I have far more books than shelf space. I could buy more
bookshelves but then the living room would start to look like the library of an
English country house and I’m just not in the mood for Victorian clocks and Wedgewood
vases.
Unlike the previous FirstNerve Manor, the current house has no attic where I can stow boxes of books. And when it comes to limited basement storage space, wine takes priority.
So today I hauled out box B219: my collection of books by Stephen Jay Gould. Back in the last century I subscribed to Natural History magazine where Gould had a monthly column. These used to appeal to me as a graduate student and post-doc heavily into natural history and evolutionary theory—and the history of science concerning both. It was easier to buy the book (e.g., The Panda’s Thumb) than keep a stack of old magazines around for reference. With his enormous popularity—every collection of essays received a major review in the NYT—I figured the first editions would hold value.

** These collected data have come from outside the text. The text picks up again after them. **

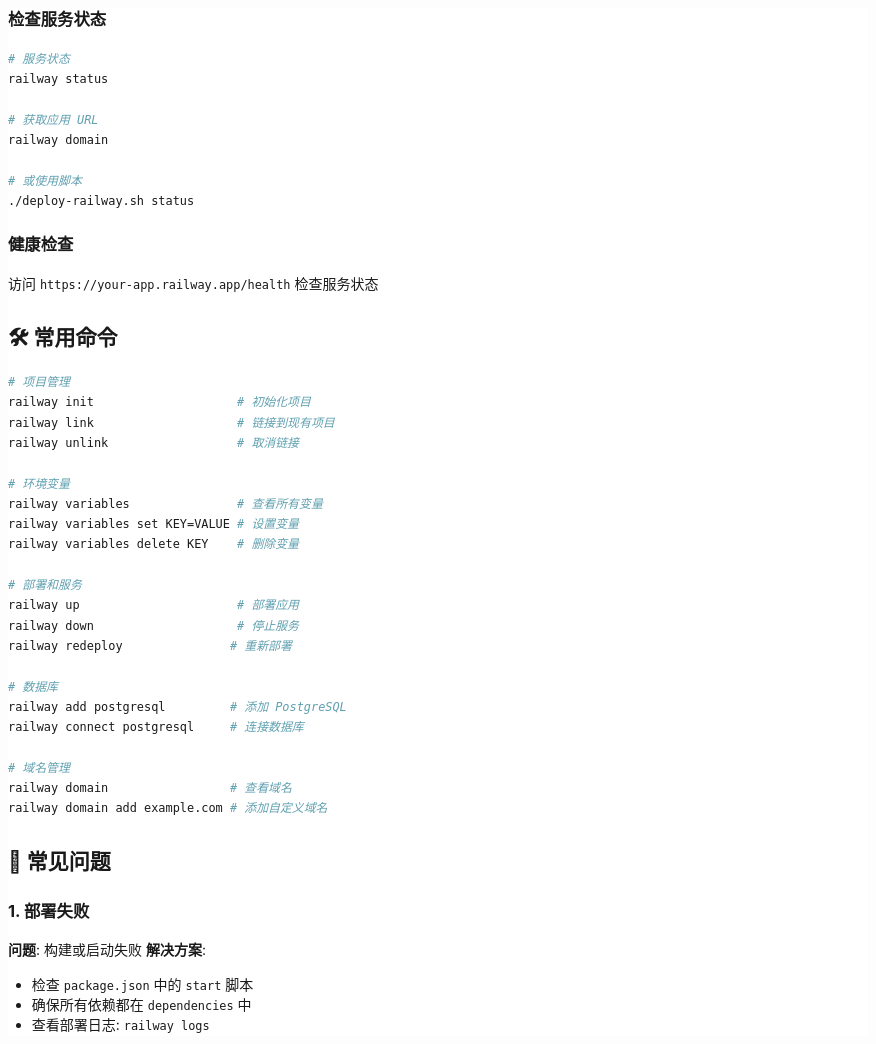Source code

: ### 检查服务状态

```bash
# 服务状态
railway status

# 获取应用 URL
railway domain

# 或使用脚本
./deploy-railway.sh status
```

### 健康检查

访问 `https://your-app.railway.app/health` 检查服务状态

## 🛠️ 常用命令

```bash
# 项目管理
railway init                    # 初始化项目
railway link                    # 链接到现有项目
railway unlink                  # 取消链接

# 环境变量
railway variables               # 查看所有变量
railway variables set KEY=VALUE # 设置变量
railway variables delete KEY    # 删除变量

# 部署和服务
railway up                      # 部署应用
railway down                    # 停止服务
railway redeploy               # 重新部署

# 数据库
railway add postgresql         # 添加 PostgreSQL
railway connect postgresql     # 连接数据库

# 域名管理
railway domain                 # 查看域名
railway domain add example.com # 添加自定义域名
```

## 🐛 常见问题

### 1. 部署失败

**问题**: 构建或启动失败
**解决方案**:

- 检查 `package.json` 中的 `start` 脚本
- 确保所有依赖都在 `dependencies` 中
- 查看部署日志: `railway logs`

Gould was something of an academic celebrity back then, despite (or perhaps because of) his thinly veiled Marxism and trendy political views. Even as I kept buying his books, I grew weary of his moralizing and his prose, especially the faux folksiness (his whole “just another nerdy baseball fan” persona really grated). I find it puzzling today that I bought so many of his books, especially as I disliked the leading role he and the odious Richard Lewontin played in the disgraceful attacks on Edward O. Wilson and sociobiology. What was I thinking? [Completionism is a frequent co-morbidity to bibliophilia—Ed.]
So this afternoon I cast a gimlet eye over a stack of 15 volumes by Gould. I’d already determined that there is no market for them (mint condition first edition or not). I decided to keep Ontogeny and Phylogeny (1977) because it is a serious treatment of a major topic in evolutionary theory (no baseball references). Ditto The Structure of Evolutionary Theory (2002), even though I’ve never cracked it open. [Has anyone?—Ed.] Finally, I held on to The Mismeasure of Man (1981) because that book got Gould hoist on his own petard.
All the rest? They’re in the trash can and headed for the Larimer County landfill on Tuesday afternoon.